I suspect that with prolonged Internet exposure, almost everyone is bound to gain some sort of messed up view of relationships. An unlucky combination of too much exposure and too little luck finding love can lead to the choice to kill off their love. However, I think that "Internet bad" is simply not representative enough of the situation. What about the people who've done all they can to avoid the rotting, corrosive parts of the Internet and still think this way? What are those people to do when they find themselves in a circle of coworkers, friends, or even family who have been fed so much bad information from the Internet? Now, everything bad that our Internet-avoiding person has tried to avoid is staring them in the face every day. They have a concrete example of the exact issues that made them throw their phone into a wall in the first place. The constant exposure to gender wars alone can absolutely rot a person and their ability to love.
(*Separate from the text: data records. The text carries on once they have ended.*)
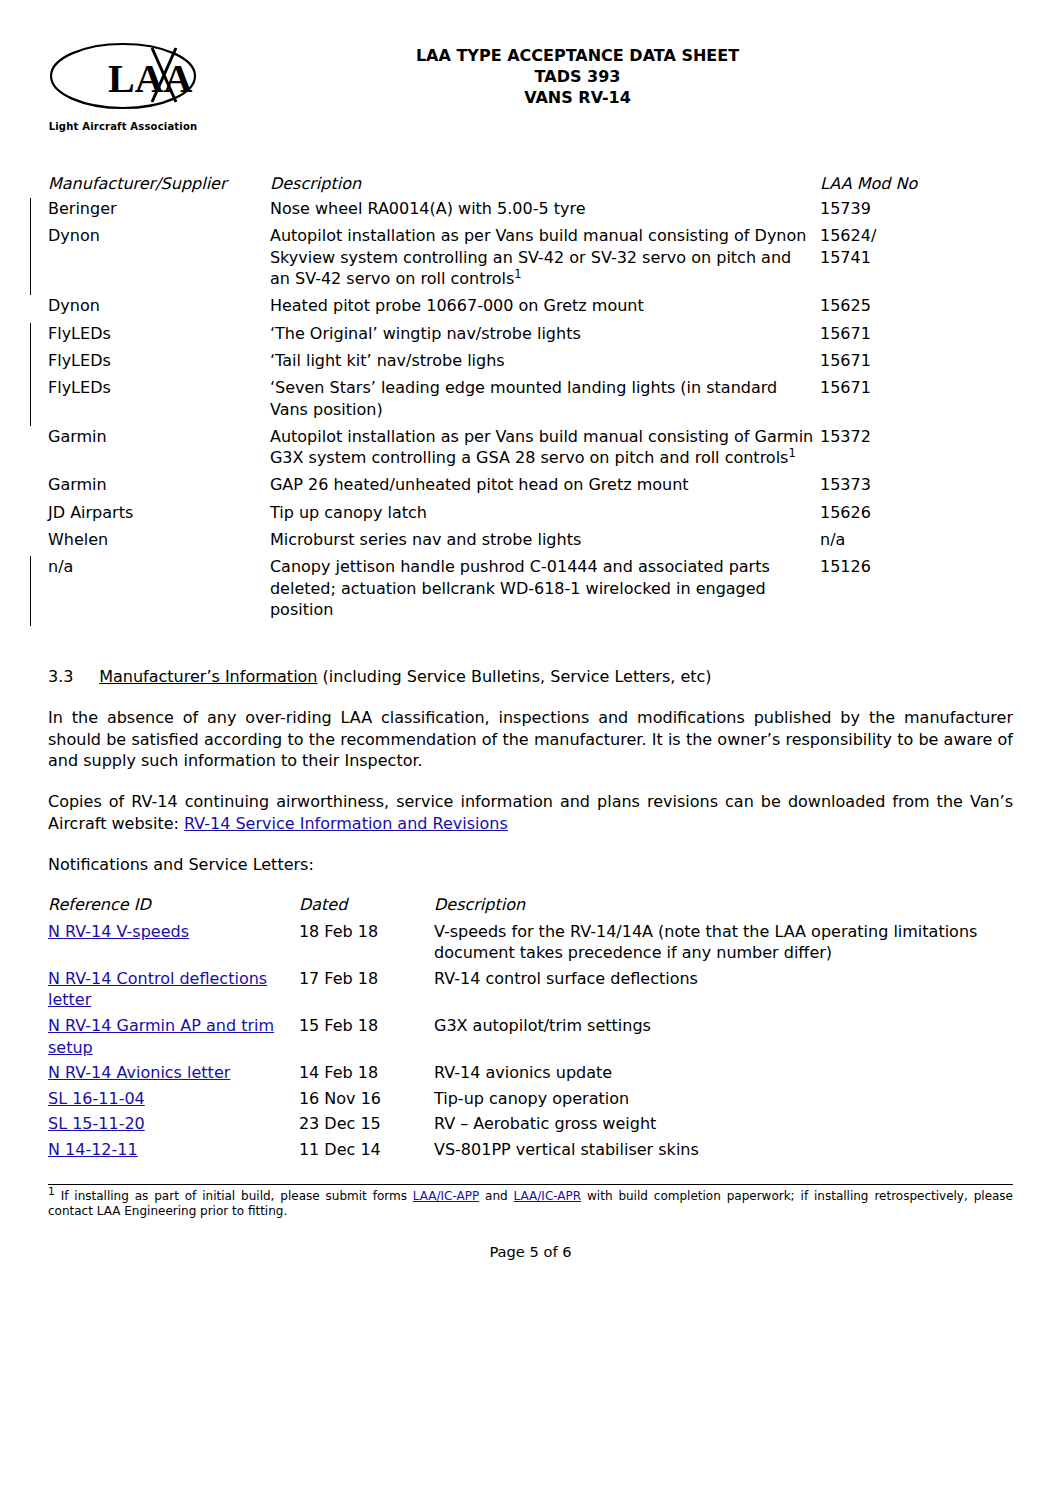LAA
Light Aircraft Association
LAA TYPE ACCEPTANCE DATA SHEET
TADS 393
VANS RV-14
| Manufacturer/Supplier | Description | LAA Mod No |
| --- | --- | --- |
| Beringer | Nose wheel RA0014(A) with 5.00-5 tyre | 15739 |
| Dynon | Autopilot installation as per Vans build manual consisting of Dynon Skyview system controlling an SV-42 or SV-32 servo on pitch and an SV-42 servo on roll controls 1 | 15624/ 15741 |
| Dynon | Heated pitot probe 10667-000 on Gretz mount | 15625 |
| FlyLEDs | ‘The Original’ wingtip nav/strobe lights | 15671 |
| FlyLEDs | ‘Tail light kit’ nav/strobe lighs | 15671 |
| FlyLEDs | ‘Seven Stars’ leading edge mounted landing lights (in standard Vans position) | 15671 |
| Garmin | Autopilot installation as per Vans build manual consisting of Garmin G3X system controlling a GSA 28 servo on pitch and roll controls 1 | 15372 |
| Garmin | GAP 26 heated/unheated pitot head on Gretz mount | 15373 |
| JD Airparts | Tip up canopy latch | 15626 |
| Whelen | Microburst series nav and strobe lights | n/a |
| n/a | Canopy jettison handle pushrod C-01444 and associated parts deleted; actuation bellcrank WD-618-1 wirelocked in engaged position | 15126 |
3.3 Manufacturer’s Information (including Service Bulletins, Service Letters, etc)
In the absence of any over-riding LAA classification, inspections and modifications published by the manufacturer should be satisfied according to the recommendation of the manufacturer. It is the owner’s responsibility to be aware of and supply such information to their Inspector.
Copies of RV-14 continuing airworthiness, service information and plans revisions can be downloaded from the Van’s Aircraft website: RV-14 Service Information and Revisions
Notifications and Service Letters:
| Reference ID | Dated | Description |
| --- | --- | --- |
| N RV-14 V-speeds | 18 Feb 18 | V-speeds for the RV-14/14A (note that the LAA operating limitations document takes precedence if any number differ) |
| N RV-14 Control deflections letter | 17 Feb 18 | RV-14 control surface deflections |
| N RV-14 Garmin AP and trim setup | 15 Feb 18 | G3X autopilot/trim settings |
| N RV-14 Avionics letter | 14 Feb 18 | RV-14 avionics update |
| SL 16-11-04 | 16 Nov 16 | Tip-up canopy operation |
| SL 15-11-20 | 23 Dec 15 | RV – Aerobatic gross weight |
| N 14-12-11 | 11 Dec 14 | VS-801PP vertical stabiliser skins |
1 If installing as part of initial build, please submit forms LAA/IC-APP and LAA/IC-APR with build completion paperwork; if installing retrospectively, please contact LAA Engineering prior to fitting.
Page 5 of 6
Logging off of the Internet is simply not enough to avoid the effects of this all. The effects are everywhere, all the time, spread among almost all of the people you know.
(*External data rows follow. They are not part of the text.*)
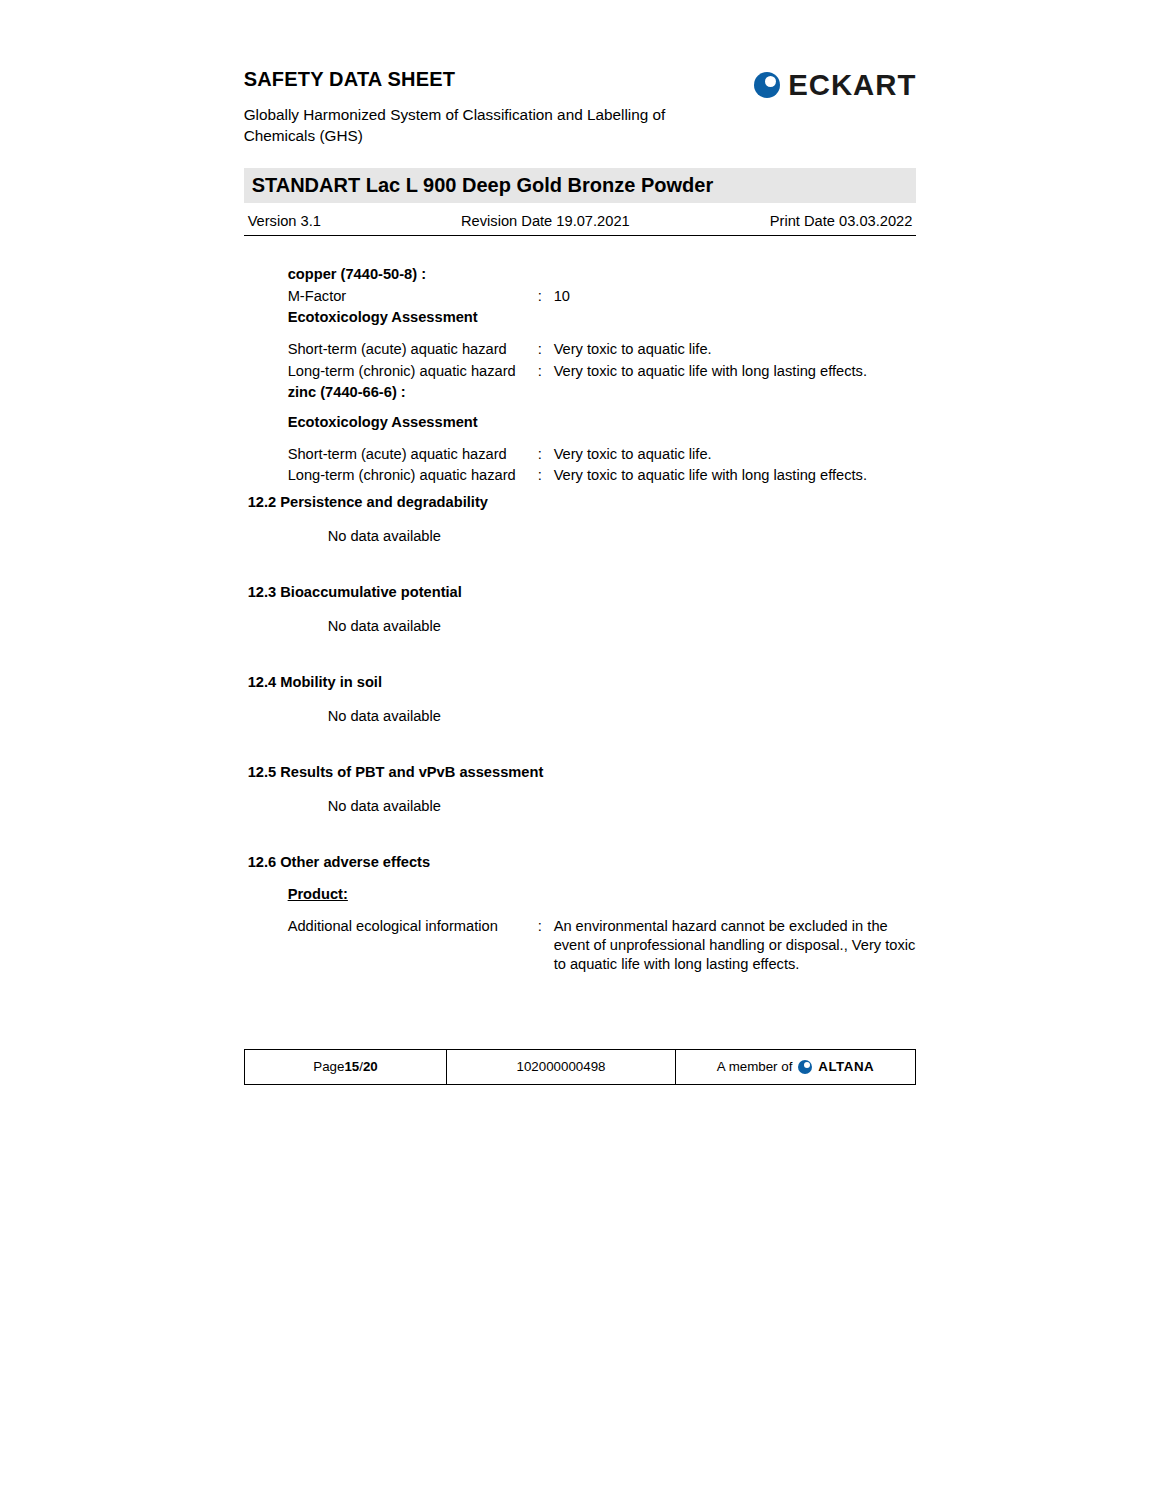SAFETY DATA SHEET
Globally Harmonized System of Classification and Labelling of
Chemicals (GHS)
ECKART
STANDART Lac L 900 Deep Gold Bronze Powder
Version 3.1
Revision Date 19.07.2021
Print Date 03.03.2022
copper (7440-50-8) :
| M-Factor | : | 10 |
Ecotoxicology Assessment
| Short-term (acute) aquatic hazard | : | Very toxic to aquatic life. |
| Long-term (chronic) aquatic hazard | : | Very toxic to aquatic life with long lasting effects. |
zinc (7440-66-6) :
Ecotoxicology Assessment
| Short-term (acute) aquatic hazard | : | Very toxic to aquatic life. |
| Long-term (chronic) aquatic hazard | : | Very toxic to aquatic life with long lasting effects. |
12.2 Persistence and degradability
No data available
12.3 Bioaccumulative potential
No data available
12.4 Mobility in soil
No data available
12.5 Results of PBT and vPvB assessment
No data available
12.6 Other adverse effects
Product:
| Additional ecological information | : | An environmental hazard cannot be excluded in the event of unprofessional handling or disposal., Very toxic to aquatic life with long lasting effects. |
Page 15 / 20
102000000498
A member of ALTANA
What should someone stuck in a group like this do? This person is in a worse and more dangerous situation than someone simply exposed to it through a screen. They have no counter example. Love starts dying not in relationships, but in friendships. They surely won't support their growth. They'll surely give the worst advice and commentary known to mankind: "At least he's prettier than the ones before him! But he's not controllable enough! And, honestly, he's not really tall enough either! Men grow on trees, and you're definitely attractive enough to find someone better!"
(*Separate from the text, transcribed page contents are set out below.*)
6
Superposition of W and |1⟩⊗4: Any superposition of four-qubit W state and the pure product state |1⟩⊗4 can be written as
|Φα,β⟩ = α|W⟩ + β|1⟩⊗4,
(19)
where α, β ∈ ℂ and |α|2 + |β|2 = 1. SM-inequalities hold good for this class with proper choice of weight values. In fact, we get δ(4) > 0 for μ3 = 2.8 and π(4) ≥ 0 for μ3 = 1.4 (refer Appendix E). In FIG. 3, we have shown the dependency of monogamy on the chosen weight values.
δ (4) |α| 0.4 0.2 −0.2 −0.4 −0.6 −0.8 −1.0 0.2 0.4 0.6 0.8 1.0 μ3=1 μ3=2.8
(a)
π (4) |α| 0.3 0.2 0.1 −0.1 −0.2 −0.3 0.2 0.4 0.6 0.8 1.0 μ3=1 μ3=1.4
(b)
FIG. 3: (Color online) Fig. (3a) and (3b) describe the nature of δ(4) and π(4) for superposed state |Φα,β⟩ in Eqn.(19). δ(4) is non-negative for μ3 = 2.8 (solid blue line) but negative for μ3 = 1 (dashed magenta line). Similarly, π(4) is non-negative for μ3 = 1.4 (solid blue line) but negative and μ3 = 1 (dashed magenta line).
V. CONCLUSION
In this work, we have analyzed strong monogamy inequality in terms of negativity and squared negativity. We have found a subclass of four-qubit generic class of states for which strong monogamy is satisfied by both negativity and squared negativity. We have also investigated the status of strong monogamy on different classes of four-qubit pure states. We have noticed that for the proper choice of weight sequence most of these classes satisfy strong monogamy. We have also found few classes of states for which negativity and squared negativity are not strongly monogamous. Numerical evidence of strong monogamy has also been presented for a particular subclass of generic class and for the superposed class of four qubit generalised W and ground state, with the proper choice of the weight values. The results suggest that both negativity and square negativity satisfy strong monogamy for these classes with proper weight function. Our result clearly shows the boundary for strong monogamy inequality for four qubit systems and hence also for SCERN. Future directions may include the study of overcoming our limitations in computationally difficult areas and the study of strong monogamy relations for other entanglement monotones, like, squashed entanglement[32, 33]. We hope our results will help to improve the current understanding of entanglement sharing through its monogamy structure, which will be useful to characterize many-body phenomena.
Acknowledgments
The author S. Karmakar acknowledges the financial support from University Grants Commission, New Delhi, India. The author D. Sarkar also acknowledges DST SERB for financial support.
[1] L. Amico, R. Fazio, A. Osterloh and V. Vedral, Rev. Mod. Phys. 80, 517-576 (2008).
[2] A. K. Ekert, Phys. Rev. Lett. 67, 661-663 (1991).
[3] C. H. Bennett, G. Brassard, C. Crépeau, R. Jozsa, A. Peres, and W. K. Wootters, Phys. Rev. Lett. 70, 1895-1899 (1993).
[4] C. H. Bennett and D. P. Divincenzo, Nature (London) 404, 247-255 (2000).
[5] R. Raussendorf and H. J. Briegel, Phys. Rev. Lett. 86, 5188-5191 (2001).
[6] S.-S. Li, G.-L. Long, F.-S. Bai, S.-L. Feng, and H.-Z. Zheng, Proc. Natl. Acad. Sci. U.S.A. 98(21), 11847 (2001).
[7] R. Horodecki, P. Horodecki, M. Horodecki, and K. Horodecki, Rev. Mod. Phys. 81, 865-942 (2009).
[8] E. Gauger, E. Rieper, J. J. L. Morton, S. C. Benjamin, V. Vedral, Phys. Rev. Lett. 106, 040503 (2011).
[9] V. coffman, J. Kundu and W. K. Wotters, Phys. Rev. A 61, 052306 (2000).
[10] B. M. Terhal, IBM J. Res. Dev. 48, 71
Should they stop talking to this circle? Not necessarily. Yes, it is true: this circle may not help them grow. Yes, this circle might damage them if they can't learn how to filter what they hear. But by leaving this circle, the exact mindset that everyone is replaceable is fed into. "This circle of friends isn't fitting my needs, so I should simply find another". No! This is exactly how love never gets the chance to come alive again. Talking to this group will undoubtedly cause more pain, but if someone cannot survive exposure to the idea that people are replaceable, then they will not be able to resurrect their love. In fact, someone stuck in this situation now has the most important and least enviable position of all: they should help teach the others how to love through example. The idea of love can be kept alive by constantly showing it. When someone in the group is heartbroken after a miserable one night stand, they must come to their aid. When someone is considering cutting off a friend of ten years due to a bad vacation together, they absolutely must be the voice of reason against it. All as gently and as lovingly as possible, and without judgement. This is extremely painful to do. And, to make it worse, this will almost certainly become the position of someone trying to resurrect love in themselves eventually. But, without showing it to others, they will never be able to regain it. Learning how to show love in these unfavorable conditions is exactly how someone's opinion of it can slowly be repaired and revived.

Perhaps this makes me look naive or innocent. I can already imagine an older jaded reader thinking that I truly don't understand how bad the situation is, and that it's impossible to rely on the natural goodwill of people. I have already received this complaint. I will be blunt: If this is your opinion, this was written precisely for you. I do not think that people are naturally good at heart, and this is exactly why the idea of love has rotted so far in the first place. I think that people have to be taught how to live with heart and conscience, and that we have a responsibility to at least try to teach this. We are not failures if we do not succeed, but not trying is exactly the same as leaving that same cat from earlier to starve.

I have never felt as miserable and as bitter as when I placed conditions on my ability to love. Choosing not to love breaks your ability to function and robs you of your potential happiness. You need to believe in love in order to reach your full happiness. And with that, I will leave the soapbox alone for some time.